Распохмеление заняло пару часов, хозяйки хлопотали вокруг нее, просто обволакивая заботой, – Даша узнала, что вчера прошел слух уже по всему поселку, что она с какими-то мужиками завалила зверского монстра, которого с утра выставили у комендатуры, снабдив описанием, и уже практически все население его обозрело. И потому ее вчерашнее нажиралово было воспринято как вполне естественное: «Да мы бы вообще напились до беспамятства… такую рожу застрелить!» Даша пила бульон и не спешила разочаровывать, сказав, что это вовсе не самый страшный монстр. К обеду ближе прибежал возбужденный Сережа, крикнул, что вот-вот выкатят броневик, увидел Дашу, смутился и убежал обратно в мастерскую. Женщины загалдели и стали собираться смотреть. Даша тоже решила проветриться – состояние было среднее. Во дворе уже стояла небольшая толпа – о, и комендант с офицерами тут, а вон и морщащиеся, очевидно от перешептываний остальных, Альба с Асакурой… Отлично. Подошла к ним и поздоровалась, стали все вместе ждать. Наконец ворота мастерской поползли вверх. Даша еще заметила – над ними красуется свеженькая вывеска с непонятным немного названием «Мастерская им. Св. Марвина», и вот на свет божий выползло… ЭТО.
– Ох, ни хрена себе, – сказал кто-то рядом – то ли педагог и интеллигент, то ли даже комендант. И фиг бы кто возразил – именно это и выехало из ворот. Мощный граненый корпус, острая морда, прикрытые капюшонами колеса, смотровые щели, бронедвери и люки…

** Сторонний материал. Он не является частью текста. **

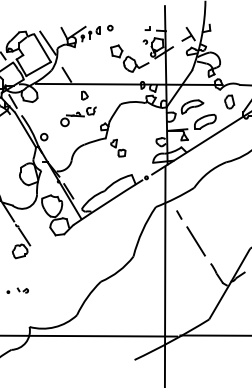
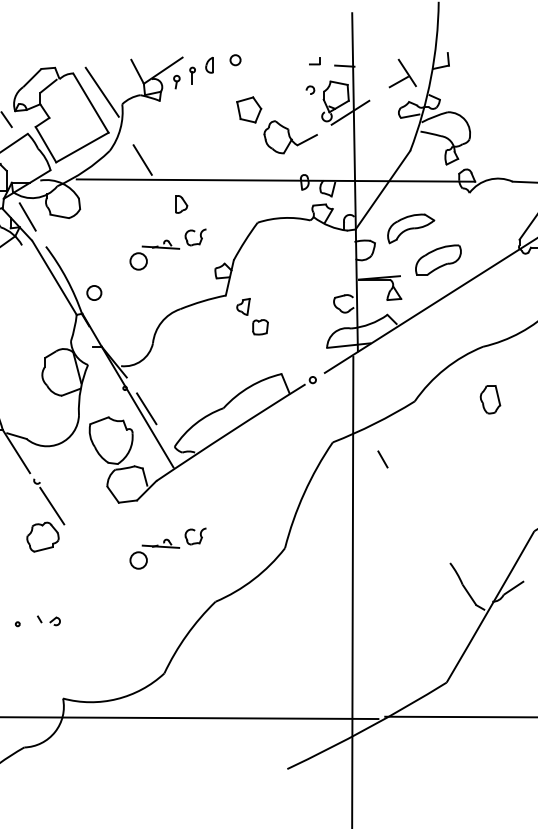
part: (229, 101) -> (490, 398), moved
line: (195, 241) -> (417, 515), removed
part: (78, 256) -> (167, 548), added

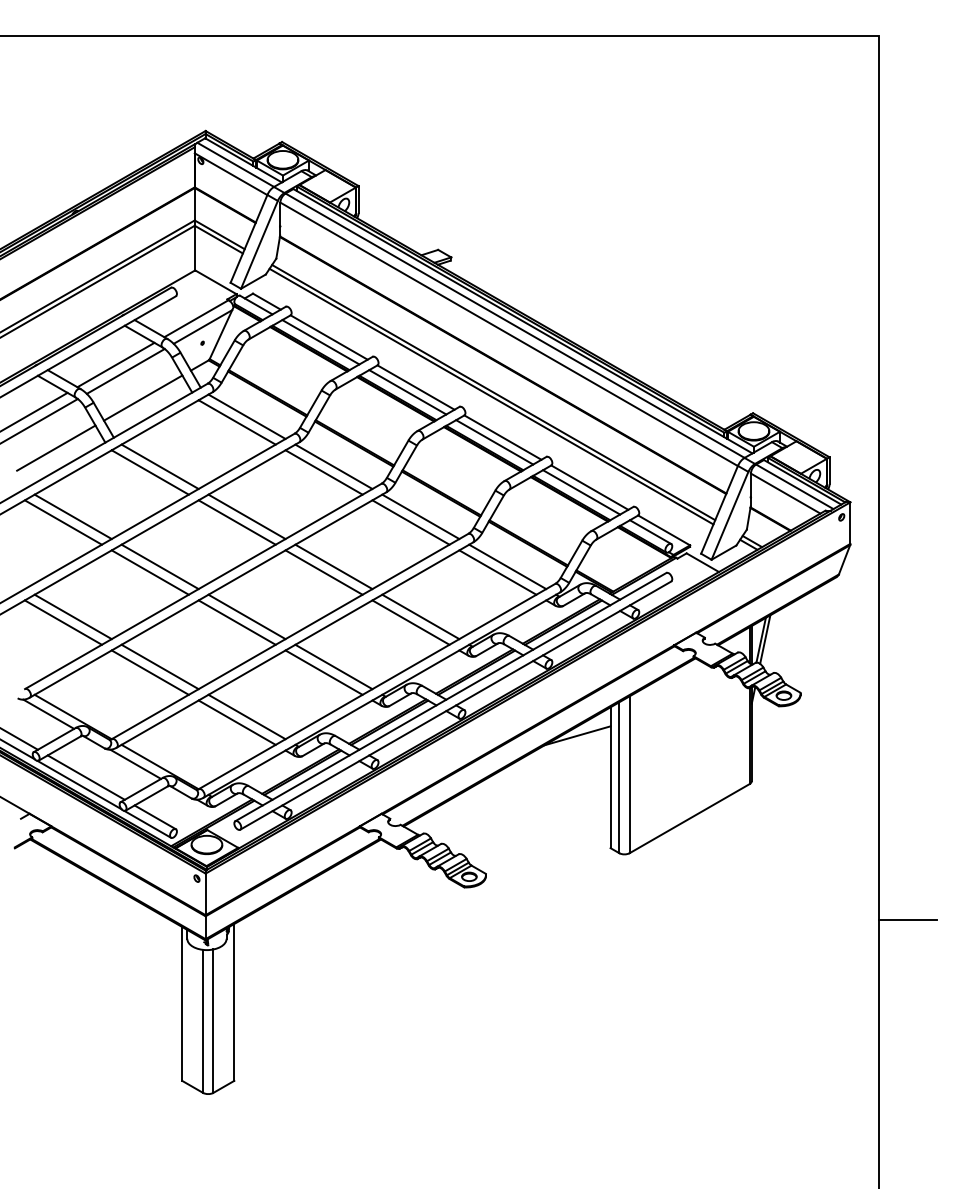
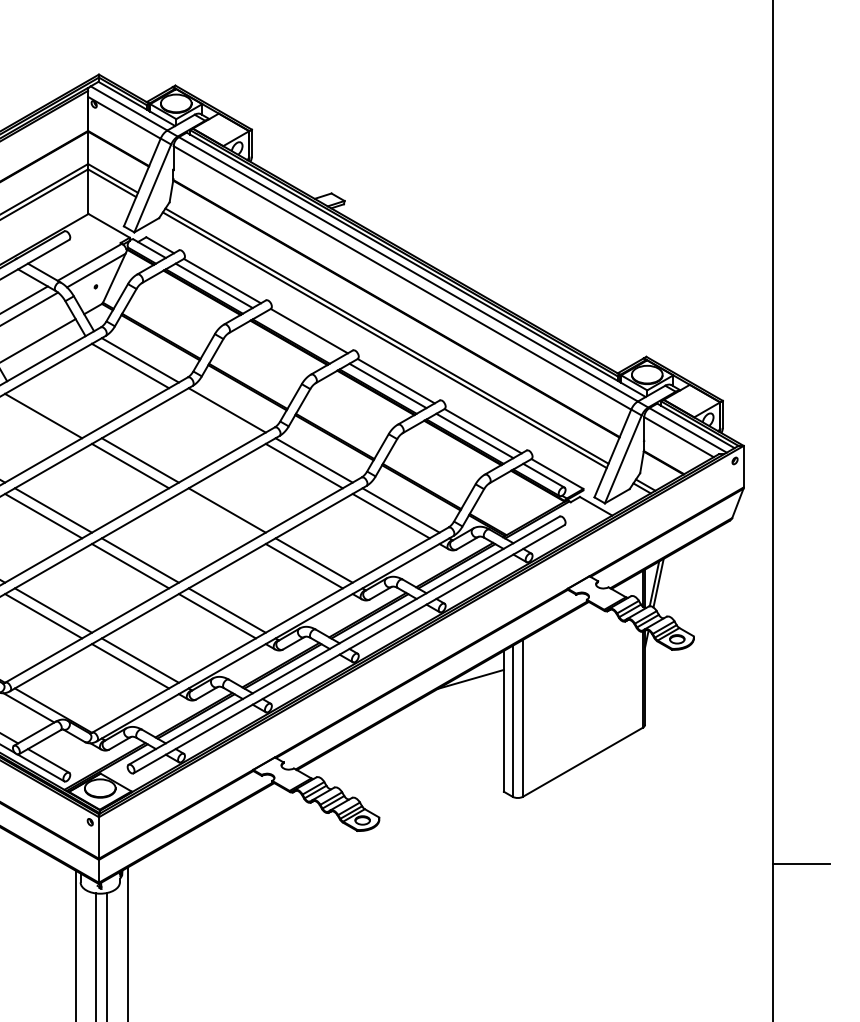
line: (407, 392) -> (300, 336), removed
line: (159, 466) -> (52, 410), removed
line: (323, 472) -> (216, 416), removed
line: (323, 572) -> (216, 516), removed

Из броневика вылез сияющий Митрич и, пригласив коменданта, начал рассказывать:
– Вот – смотрите. Корпус простой, но крепкий. Экипаж под десятимиллиметровой двухслойной броней, мотор под пятимиллиметровой, а сзади кузов под груз – три миллиметра. Все почти на штатном месте, просто под броней, только что баки перенесли. Передняя подвеска усилена, а остальное не трогали. Охлаждение – как в танках «Абрамс»: вот отсюда из-под клюва забирает – вот тут над колесами выбрасывает горячий воздух. Ну, правда, вентилятор еще добавили и масляный радиатор дополнительно. Вот, внутри – смотрите – вот тут смотровые щели с триплексами – стекло броневое, от обменника, насилу порезали алмазным диском, вот амбразуры… А основной обзор – вот камеры и экраны. И вот для наблюдения – камера, как перископ поднять можно… А вот сзади люк откидывается для погрузки. Вот, четыре места. Весу все под две тонны восемьсот набрало, значит, пятьсот кило нагрузки еще можно брать.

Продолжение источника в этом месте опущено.